*Texto extraído*
☆ ☆ ☆ ☆ ☆ ☆ ☆

Fito Páez está de vuelta. Ha vuelto luego de lo que muchos definen una caída de la gracia que acompaña a las estrellas de la música. Ya sea por opiniones polémicas —sobre todo ligadas a la política— o porque su obra dejó de ser actual.
Una caída natural. Ese silencio en las vitrinas y en los espacios más visibles de los medios porque las cosas cambian, la gente crece, el mundo de la música mueve su foco y otras melodías empiezan a sonar.
Nuevas estéticas, ritmos y géneros. La presencia de un artista en el centro del reflector no es eterna. Eso es ley de vida.
Así que este retorno es valioso. Porque nos echa de golpe frente a la relevancia de Fito Páez. Un compositor, cantante, productor y arreglista argentino que le ha regalado a América Latina muchas de las canciones más hermosas que han existido.
Esto gracias a la serie que Netflix estrenó el pasado 26 de abril de 2023: El amor después del amor. La serie ha acercado a Páez a un público nuevo. También ha llevado de vuelta y de la mano al fanático de ese Fito de 20 y 30 años, para convertir a la nostalgia en presente.
Para mostrar un Fito que crece en los años 70 y 80, en Argentina. El que llega hasta el éxito absurdamente masivo con su séptimo disco, en 1992. Un disco fabuloso que se llama igual que la serie e igual que la canción.
Este Fito que se mostraba y se muestra en las canciones, que usaba lo que pasaba por su vida para crear discos, historias y canciones maravillosas. Un Fito que siempre ofreció su corazón. La serie, de ocho episodios, funciona a ese nivel, al contar —desde la ficción y la constante dramatización de acontecimientos reales— momentos importantes de la vida del músico nacido en Rosario, Argentina, el 13 de marzo de 1963.
Cosas duras, complicadas y tristes —como la muerte de su padre o el asesinato de su abuela, su tía abuela y la mujer que trabajaba en su casa—, instantes de tensión, de descontrol, hechos sublimes —conocer y ser parte de la banda de Charly García y enamorarse de Fabiana Cantilo. Así como ideas y recompensas tienen su espacio en este show. El amor después del amor es un éxito en Latinoamérica, sobre todo en Argentina —no hay cifras, ya que Netflix no revela estos datos—, y eso es un acto de reconocimiento, el que algunos definen como canonización.
Y puede ser cierto, la verdad. Había que volver a Fito Páez.
Fito nunca se fue, nunca se ha ido. Se ha mantenido activo —en los últimos 20 años, ha lanzado 15 discos; los tres últimos en menos de 12 meses. Y, si me preguntan: discazos. Pero ya no como esa presencia constante en medios de comunicación, como opinólogo de cualquier tema. O como ese ser de los escenarios, con conciertos infalibles, inmensos, con el público coreando en conjunto, como parte de esas giras por varios países de América Latina; giras que incluyeron a Ecuador al menos tres veces.
Un día, eso que estaba arriba, bajó.
Y lo que ha convertido a Fito hoy en un músico relevante, es la misma razón por la que no debimos dejar de escuchar sus discos: él es de esos artistas que aparece una vez en la vida.

☆ ☆ ☆ ☆ ☆ ☆ ☆

*Objetivo de la tarea*
Retoma el texto sobre Fito Páez y la serie El amor después del amor a partir de su última oración y continúa su desarrollo.

*Material recopilado*
☆ ☆ ☆ ☆ ☆ ☆ ☆

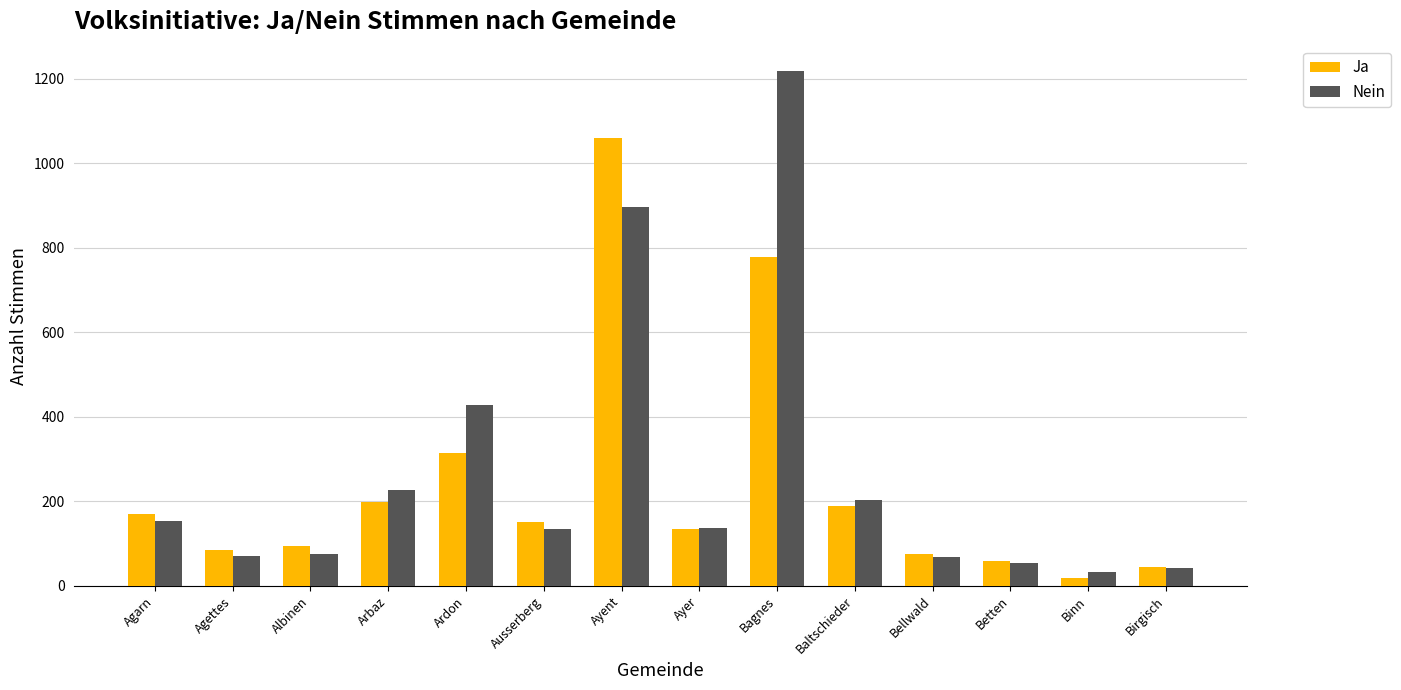

Is it true that Ja equals 53 at Ayer?

False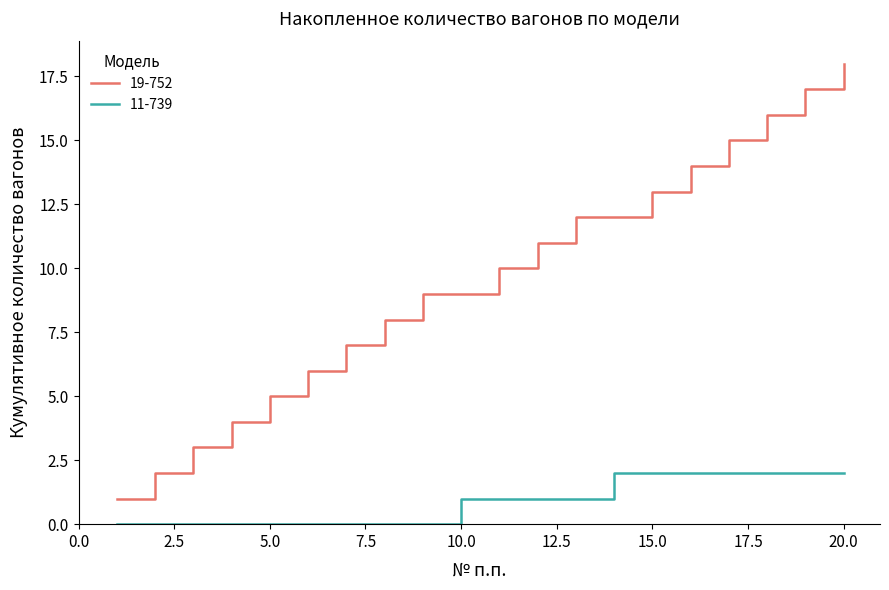

True or false: 11-739 and 19-752 intersect in this chart.

False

☆ ☆ ☆ ☆ ☆ ☆ ☆

*Respuesta*
La genialidad de Páez
El amor después del amor nos coloca ante la génesis de algunos de los temas clásicos de Páez y de frente a la vida y a la gente a su alrededor. Y consigue mostrar la genialidad de Fito como compositor, a través de tres características que, mal o bien, siguen estando presentes.
La primera: las estructuras armónicas que crea, y que sirven como colchón para esas melodías perfectas que él encuentra como si las respirara, siempre están al servicio de hacer una canción que se pegue en nuestro cerebro.
Fito Páez puede hacer canciones con acordes sencillos, con un La, un Re y un Mi, porque el pop es sencillez. Pero también puede complicar los sonidos utilizando la séptima mayor de un Sol sostenido, con una novena disminuida, para que se produzca una sensación particular, una extrañeza, en la historia que está cantando.
Fito, como un hijo musical del gran George Gershwin, usa el piano para crear ambientes, para mostrar un virtuosismo y capturar las ideas que tiene y que consigue expresar como si no le costaran mucho.
La segunda característica es la que más nos acerca a él: Fito hace melodías diseñadas para que las podamos cantar bajo cualquier circunstancia. Así sea esa letanía feliz de Mariposa Tecknicolor —cantar “Todas las mañanas que viví, todas las calles donde me escondí, el encantamiento de un amor, el sacrificio de mis madres, los zapatos de charol” levanta cualquier espíritu. O la ira desbocada de Ciudad de pobres corazones —“En esta puta ciudad (ta ta ta) todo se incendia y se va. Matan a pobres corazones, matan a pobres corazones”.
Las melodías están con nosotros.
Incluso cuando trata de romper lo melódico, Fito no deja de cantar y de crear una experiencia intensa con dos o tres notas y ya —como en Al lado del camino o La casa desaparecida.
Esto cae de golpe en la tercera característica, una contundente: Fito sabe escribir letras de canciones y parece no sufrir mucho al hacerlo. A pesar de lo duras que puedan ser para él —como las letras de su cuarto disco, Ciudad de pobres corazones, que es el que hizo cuando asesinaron a sus abuelas, en Rosario, en 1986—, Páez siempre sale victorioso.
Hay poesía y simpleza.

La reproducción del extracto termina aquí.